### AIM OF THE EXERCISE:
One number, and no other words, should make up the answer: how many lines of the listing contain the string "Alix".

### SUPPLIED RECORDS:
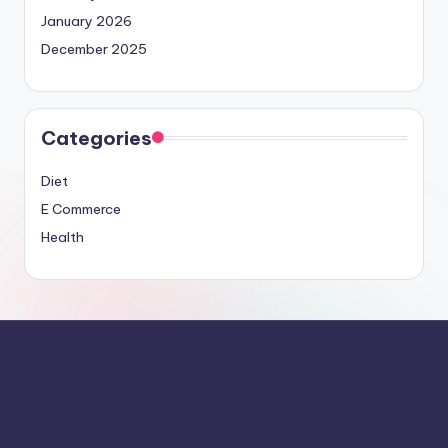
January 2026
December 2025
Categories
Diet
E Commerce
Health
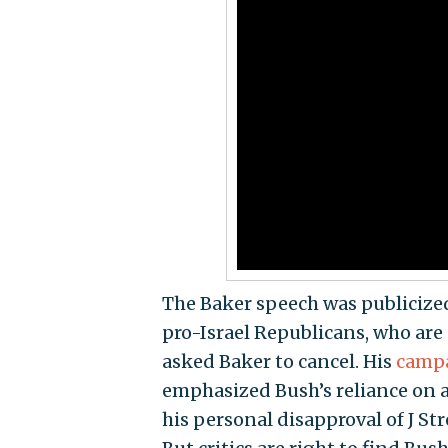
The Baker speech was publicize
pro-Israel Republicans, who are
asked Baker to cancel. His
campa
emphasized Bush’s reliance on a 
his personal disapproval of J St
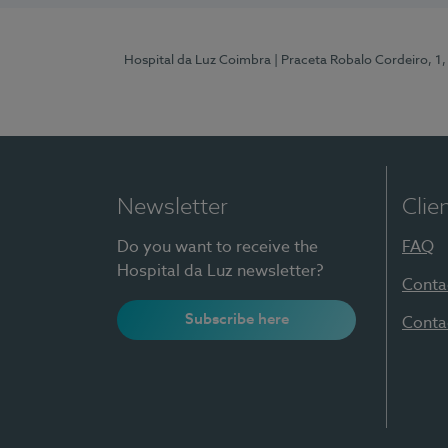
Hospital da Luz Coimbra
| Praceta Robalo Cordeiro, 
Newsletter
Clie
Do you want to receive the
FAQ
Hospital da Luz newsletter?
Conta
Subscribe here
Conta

* * *

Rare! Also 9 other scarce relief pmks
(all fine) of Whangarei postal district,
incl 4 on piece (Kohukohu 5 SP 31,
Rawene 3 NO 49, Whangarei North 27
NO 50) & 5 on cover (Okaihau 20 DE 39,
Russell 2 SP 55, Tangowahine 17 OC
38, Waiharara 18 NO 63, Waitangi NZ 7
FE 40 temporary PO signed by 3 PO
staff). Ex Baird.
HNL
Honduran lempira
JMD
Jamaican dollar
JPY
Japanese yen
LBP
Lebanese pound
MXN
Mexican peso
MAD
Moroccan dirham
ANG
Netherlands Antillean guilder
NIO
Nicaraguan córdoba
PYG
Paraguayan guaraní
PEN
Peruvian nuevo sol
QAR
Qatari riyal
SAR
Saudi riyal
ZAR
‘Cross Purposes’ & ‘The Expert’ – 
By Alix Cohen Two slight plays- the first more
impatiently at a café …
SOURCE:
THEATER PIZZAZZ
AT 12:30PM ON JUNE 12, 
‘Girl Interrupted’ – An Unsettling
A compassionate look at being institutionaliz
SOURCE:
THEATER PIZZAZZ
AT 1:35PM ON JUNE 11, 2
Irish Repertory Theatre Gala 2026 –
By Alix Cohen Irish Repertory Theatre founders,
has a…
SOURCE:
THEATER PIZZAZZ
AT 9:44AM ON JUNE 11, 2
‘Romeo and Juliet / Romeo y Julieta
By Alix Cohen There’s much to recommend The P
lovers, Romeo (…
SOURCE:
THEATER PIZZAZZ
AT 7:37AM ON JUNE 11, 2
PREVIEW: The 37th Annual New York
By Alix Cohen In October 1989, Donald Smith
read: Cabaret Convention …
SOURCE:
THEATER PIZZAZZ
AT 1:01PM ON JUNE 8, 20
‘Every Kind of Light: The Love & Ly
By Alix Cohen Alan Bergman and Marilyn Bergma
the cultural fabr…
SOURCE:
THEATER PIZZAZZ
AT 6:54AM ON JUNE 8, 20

### RESPONSE:
5